# What to produce:
Write out each line of the entries exactly, starting at the first and finishing with the line that contains "Rendered at 1654 by 1241 pixels.".

* * * *

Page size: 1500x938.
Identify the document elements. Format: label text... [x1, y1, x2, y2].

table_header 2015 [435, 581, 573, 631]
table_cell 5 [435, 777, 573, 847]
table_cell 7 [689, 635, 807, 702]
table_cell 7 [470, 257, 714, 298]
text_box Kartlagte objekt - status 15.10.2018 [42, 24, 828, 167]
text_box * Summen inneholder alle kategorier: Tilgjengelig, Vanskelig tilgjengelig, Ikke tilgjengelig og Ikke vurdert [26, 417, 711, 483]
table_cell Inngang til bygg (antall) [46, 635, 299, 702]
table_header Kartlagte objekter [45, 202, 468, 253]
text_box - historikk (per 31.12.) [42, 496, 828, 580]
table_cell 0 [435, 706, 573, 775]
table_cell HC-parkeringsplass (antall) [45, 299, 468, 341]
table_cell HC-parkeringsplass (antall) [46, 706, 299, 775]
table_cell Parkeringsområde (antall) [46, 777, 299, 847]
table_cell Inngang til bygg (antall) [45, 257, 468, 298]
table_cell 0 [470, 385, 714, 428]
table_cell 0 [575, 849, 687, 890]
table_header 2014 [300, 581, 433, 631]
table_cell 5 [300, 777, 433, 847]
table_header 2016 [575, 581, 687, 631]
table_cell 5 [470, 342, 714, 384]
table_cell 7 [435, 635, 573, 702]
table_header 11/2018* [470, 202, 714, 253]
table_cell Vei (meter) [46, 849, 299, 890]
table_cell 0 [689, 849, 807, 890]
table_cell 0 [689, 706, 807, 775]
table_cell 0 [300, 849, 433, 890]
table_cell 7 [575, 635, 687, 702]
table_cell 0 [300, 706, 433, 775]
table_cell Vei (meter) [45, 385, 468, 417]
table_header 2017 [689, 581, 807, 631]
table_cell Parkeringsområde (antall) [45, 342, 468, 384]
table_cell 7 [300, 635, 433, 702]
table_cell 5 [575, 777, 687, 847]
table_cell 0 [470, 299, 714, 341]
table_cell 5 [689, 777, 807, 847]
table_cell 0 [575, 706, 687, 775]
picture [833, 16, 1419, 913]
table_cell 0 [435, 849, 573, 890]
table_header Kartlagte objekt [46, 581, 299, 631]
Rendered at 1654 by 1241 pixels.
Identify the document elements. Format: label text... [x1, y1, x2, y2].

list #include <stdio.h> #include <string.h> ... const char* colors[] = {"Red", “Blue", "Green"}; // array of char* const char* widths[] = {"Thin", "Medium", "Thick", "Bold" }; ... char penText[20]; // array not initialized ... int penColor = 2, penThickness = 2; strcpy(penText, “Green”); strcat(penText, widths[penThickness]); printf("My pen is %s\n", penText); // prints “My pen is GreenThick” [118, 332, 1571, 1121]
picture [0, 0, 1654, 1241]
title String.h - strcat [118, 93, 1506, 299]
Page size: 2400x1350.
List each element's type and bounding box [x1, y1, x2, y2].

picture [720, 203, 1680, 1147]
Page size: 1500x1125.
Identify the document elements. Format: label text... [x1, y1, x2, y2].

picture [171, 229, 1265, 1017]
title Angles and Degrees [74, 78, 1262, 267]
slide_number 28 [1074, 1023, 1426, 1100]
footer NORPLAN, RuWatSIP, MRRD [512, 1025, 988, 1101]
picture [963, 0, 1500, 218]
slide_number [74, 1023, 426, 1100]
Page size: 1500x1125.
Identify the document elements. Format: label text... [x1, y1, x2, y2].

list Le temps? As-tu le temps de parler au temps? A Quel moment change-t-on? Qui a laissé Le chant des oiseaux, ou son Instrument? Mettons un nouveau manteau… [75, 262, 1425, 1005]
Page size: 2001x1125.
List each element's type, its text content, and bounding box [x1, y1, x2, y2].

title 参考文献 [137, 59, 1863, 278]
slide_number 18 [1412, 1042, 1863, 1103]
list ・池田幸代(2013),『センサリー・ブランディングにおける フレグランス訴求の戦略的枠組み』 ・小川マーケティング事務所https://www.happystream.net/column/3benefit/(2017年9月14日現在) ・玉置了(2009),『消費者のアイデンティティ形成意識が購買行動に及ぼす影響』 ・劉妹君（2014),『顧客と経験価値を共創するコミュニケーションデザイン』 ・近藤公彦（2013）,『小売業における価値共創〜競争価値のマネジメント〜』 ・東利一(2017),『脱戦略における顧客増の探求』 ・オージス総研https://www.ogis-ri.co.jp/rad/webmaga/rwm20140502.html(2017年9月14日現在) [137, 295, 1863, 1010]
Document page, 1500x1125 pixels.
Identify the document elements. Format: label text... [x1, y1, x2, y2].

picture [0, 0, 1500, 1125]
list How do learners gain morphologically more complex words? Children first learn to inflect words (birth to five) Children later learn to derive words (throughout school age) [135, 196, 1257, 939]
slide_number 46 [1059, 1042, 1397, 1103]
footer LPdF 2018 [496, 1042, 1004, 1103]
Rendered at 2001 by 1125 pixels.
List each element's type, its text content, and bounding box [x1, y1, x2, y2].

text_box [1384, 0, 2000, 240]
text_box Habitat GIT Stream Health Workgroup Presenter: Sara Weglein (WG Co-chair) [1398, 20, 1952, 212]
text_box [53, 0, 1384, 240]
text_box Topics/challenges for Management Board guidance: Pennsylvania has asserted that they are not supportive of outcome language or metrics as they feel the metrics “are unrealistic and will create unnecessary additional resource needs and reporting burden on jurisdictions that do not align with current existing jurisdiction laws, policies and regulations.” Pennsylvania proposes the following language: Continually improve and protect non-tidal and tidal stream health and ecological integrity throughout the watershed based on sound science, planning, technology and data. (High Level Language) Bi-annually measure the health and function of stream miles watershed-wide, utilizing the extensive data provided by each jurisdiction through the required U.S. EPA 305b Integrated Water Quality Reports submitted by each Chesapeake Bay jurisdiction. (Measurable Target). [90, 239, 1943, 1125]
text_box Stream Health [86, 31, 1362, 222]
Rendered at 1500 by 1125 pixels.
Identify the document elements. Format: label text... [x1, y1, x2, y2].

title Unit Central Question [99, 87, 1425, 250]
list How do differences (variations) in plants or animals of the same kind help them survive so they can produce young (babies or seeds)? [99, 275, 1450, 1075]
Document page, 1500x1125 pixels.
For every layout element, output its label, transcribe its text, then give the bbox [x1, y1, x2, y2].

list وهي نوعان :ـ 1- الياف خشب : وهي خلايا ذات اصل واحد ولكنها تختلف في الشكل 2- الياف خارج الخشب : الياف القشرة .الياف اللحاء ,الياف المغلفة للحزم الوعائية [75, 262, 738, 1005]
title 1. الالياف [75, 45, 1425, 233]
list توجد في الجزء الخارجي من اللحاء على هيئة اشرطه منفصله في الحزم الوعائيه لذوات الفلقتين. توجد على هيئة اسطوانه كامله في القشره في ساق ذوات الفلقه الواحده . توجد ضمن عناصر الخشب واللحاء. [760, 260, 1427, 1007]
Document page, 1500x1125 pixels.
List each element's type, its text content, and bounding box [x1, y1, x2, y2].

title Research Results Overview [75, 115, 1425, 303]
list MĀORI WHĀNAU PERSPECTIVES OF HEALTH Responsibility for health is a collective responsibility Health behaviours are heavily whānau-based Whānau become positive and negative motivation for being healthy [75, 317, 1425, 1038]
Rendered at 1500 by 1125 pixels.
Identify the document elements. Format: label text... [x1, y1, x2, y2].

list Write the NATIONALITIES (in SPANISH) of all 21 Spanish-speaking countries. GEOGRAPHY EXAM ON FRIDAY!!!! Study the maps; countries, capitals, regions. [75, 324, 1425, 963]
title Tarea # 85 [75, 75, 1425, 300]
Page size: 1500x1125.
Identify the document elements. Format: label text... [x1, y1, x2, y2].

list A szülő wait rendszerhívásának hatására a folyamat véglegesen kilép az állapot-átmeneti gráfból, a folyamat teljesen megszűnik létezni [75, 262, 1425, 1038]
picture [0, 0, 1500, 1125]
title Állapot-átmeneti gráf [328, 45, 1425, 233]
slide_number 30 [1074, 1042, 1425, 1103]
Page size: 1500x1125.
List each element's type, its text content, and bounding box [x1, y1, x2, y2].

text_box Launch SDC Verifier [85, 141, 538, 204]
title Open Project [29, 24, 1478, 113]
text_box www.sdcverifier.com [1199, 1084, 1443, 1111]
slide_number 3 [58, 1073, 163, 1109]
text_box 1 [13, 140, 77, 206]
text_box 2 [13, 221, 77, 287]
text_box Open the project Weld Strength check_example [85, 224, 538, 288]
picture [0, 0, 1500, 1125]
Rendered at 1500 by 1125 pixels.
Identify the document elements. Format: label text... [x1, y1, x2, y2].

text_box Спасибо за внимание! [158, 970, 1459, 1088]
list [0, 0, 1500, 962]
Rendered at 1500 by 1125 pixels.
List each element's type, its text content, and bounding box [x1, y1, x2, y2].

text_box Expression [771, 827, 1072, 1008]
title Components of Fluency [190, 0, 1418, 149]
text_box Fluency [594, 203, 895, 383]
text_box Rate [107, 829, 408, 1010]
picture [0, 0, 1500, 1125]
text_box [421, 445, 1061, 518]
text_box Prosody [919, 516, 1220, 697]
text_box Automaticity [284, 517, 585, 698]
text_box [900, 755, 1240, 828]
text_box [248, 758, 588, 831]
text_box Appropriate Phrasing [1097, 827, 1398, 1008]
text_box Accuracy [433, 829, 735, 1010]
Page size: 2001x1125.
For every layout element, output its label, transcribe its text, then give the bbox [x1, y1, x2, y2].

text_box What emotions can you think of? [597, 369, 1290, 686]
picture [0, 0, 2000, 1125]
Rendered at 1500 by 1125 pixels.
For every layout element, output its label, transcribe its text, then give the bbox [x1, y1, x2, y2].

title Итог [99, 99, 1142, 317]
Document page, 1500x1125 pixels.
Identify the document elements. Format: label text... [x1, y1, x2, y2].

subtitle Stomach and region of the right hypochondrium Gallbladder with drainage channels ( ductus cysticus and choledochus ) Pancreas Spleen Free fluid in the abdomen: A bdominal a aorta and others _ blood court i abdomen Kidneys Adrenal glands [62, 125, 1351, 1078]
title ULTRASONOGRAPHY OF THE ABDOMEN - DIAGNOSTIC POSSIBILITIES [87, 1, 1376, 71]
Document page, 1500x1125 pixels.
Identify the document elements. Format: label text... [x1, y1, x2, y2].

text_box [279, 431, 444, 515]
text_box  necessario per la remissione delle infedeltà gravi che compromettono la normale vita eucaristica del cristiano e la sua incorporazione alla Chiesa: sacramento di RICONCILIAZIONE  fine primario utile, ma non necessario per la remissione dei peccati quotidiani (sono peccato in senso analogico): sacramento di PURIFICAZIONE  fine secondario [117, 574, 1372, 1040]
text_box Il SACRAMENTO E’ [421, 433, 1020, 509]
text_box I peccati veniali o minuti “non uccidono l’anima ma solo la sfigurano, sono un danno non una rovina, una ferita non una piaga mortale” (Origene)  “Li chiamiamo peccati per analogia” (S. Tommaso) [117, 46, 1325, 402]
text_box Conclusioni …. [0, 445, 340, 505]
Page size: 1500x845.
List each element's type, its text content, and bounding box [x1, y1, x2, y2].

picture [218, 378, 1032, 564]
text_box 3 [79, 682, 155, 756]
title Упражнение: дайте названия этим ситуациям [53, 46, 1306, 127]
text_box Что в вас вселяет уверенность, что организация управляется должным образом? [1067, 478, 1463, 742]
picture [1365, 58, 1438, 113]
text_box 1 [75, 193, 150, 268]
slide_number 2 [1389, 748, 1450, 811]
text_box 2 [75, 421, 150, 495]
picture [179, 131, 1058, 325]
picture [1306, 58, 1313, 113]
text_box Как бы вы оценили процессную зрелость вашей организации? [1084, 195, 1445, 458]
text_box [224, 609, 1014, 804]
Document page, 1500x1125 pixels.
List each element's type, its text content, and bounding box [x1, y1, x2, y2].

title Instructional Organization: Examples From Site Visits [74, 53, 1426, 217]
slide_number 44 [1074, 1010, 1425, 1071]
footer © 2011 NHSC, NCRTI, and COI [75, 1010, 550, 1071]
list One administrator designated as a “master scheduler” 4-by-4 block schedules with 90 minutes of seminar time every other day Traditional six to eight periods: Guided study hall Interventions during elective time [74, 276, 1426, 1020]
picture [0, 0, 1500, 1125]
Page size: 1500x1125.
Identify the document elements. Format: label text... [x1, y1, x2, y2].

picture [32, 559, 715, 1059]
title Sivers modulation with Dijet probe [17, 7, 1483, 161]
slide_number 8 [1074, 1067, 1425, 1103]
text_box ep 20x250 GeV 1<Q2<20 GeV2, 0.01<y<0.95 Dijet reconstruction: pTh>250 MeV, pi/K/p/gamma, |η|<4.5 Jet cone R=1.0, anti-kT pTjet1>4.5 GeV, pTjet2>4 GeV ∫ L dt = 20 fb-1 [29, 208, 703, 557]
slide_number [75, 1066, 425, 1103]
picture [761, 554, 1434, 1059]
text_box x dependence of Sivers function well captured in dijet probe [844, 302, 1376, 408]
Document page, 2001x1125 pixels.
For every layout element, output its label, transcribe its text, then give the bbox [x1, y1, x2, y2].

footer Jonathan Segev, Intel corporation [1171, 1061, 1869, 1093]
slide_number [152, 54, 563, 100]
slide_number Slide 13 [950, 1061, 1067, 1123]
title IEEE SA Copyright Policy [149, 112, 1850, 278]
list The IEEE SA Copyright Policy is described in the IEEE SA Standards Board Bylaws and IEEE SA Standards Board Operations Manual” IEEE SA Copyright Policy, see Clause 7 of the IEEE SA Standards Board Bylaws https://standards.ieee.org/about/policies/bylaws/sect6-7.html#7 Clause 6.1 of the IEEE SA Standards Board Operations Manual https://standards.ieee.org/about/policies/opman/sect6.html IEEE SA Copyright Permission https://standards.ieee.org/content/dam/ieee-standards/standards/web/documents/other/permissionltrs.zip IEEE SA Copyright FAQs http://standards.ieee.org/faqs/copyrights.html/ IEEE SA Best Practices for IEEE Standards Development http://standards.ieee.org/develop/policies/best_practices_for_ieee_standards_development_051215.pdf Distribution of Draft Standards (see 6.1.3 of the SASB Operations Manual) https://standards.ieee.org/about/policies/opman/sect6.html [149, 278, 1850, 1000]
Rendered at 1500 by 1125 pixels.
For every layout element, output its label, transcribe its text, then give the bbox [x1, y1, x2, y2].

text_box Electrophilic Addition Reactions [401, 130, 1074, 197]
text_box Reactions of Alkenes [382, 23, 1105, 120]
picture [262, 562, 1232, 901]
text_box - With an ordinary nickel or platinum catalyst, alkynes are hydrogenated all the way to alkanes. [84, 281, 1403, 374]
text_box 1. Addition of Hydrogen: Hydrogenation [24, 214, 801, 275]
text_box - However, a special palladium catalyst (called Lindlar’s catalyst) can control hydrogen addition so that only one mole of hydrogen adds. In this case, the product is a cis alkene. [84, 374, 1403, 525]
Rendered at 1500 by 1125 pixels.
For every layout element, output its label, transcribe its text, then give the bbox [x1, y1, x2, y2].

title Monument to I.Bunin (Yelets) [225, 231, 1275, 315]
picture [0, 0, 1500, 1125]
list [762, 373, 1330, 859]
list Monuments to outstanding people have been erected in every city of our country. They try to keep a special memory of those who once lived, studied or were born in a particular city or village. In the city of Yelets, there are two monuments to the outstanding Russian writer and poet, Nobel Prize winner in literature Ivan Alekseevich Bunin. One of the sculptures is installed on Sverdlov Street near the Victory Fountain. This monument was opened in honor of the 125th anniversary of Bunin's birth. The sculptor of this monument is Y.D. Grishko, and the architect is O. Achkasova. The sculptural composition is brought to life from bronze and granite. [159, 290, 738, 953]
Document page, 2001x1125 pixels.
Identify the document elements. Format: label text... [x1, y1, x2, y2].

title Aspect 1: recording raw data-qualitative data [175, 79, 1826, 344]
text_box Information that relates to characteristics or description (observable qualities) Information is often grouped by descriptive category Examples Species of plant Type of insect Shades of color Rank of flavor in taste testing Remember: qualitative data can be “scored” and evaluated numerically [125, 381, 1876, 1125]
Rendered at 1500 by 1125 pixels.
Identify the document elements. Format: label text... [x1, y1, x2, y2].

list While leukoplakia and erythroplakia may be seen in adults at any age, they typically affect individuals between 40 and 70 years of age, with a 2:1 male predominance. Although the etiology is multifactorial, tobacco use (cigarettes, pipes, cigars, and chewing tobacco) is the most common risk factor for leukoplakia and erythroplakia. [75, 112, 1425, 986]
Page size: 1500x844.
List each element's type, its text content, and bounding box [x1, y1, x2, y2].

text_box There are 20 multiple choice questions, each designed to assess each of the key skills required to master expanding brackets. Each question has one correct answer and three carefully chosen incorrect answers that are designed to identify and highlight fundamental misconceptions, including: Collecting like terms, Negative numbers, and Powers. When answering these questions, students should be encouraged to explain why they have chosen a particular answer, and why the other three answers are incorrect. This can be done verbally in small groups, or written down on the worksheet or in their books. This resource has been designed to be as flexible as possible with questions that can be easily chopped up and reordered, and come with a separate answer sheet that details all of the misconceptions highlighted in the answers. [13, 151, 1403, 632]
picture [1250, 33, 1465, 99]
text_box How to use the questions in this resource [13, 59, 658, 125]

* * * *

# Answer section:
Page size: 1500x938.
Identify the document elements. Format: label text... [x1, y1, x2, y2].

table_header 2015 [435, 581, 573, 631]
table_cell 5 [435, 777, 573, 847]
table_cell 7 [689, 635, 807, 702]
table_cell 7 [470, 257, 714, 298]
text_box Kartlagte objekt - status 15.10.2018 [42, 24, 828, 167]
text_box * Summen inneholder alle kategorier: Tilgjengelig, Vanskelig tilgjengelig, Ikke tilgjengelig og Ikke vurdert [26, 417, 711, 483]
table_cell Inngang til bygg (antall) [46, 635, 299, 702]
table_header Kartlagte objekter [45, 202, 468, 253]
text_box - historikk (per 31.12.) [42, 496, 828, 580]
table_cell 0 [435, 706, 573, 775]
table_cell HC-parkeringsplass (antall) [45, 299, 468, 341]
table_cell HC-parkeringsplass (antall) [46, 706, 299, 775]
table_cell Parkeringsområde (antall) [46, 777, 299, 847]
table_cell Inngang til bygg (antall) [45, 257, 468, 298]
table_cell 0 [470, 385, 714, 428]
table_cell 0 [575, 849, 687, 890]
table_header 2014 [300, 581, 433, 631]
table_cell 5 [300, 777, 433, 847]
table_header 2016 [575, 581, 687, 631]
table_cell 5 [470, 342, 714, 384]
table_cell 7 [435, 635, 573, 702]
table_header 11/2018* [470, 202, 714, 253]
table_cell Vei (meter) [46, 849, 299, 890]
table_cell 0 [689, 849, 807, 890]
table_cell 0 [689, 706, 807, 775]
table_cell 0 [300, 849, 433, 890]
table_cell 7 [575, 635, 687, 702]
table_cell 0 [300, 706, 433, 775]
table_cell Vei (meter) [45, 385, 468, 417]
table_header 2017 [689, 581, 807, 631]
table_cell Parkeringsområde (antall) [45, 342, 468, 384]
table_cell 7 [300, 635, 433, 702]
table_cell 5 [575, 777, 687, 847]
table_cell 0 [470, 299, 714, 341]
table_cell 5 [689, 777, 807, 847]
table_cell 0 [575, 706, 687, 775]
picture [833, 16, 1419, 913]
table_cell 0 [435, 849, 573, 890]
table_header Kartlagte objekt [46, 581, 299, 631]
Rendered at 1654 by 1241 pixels.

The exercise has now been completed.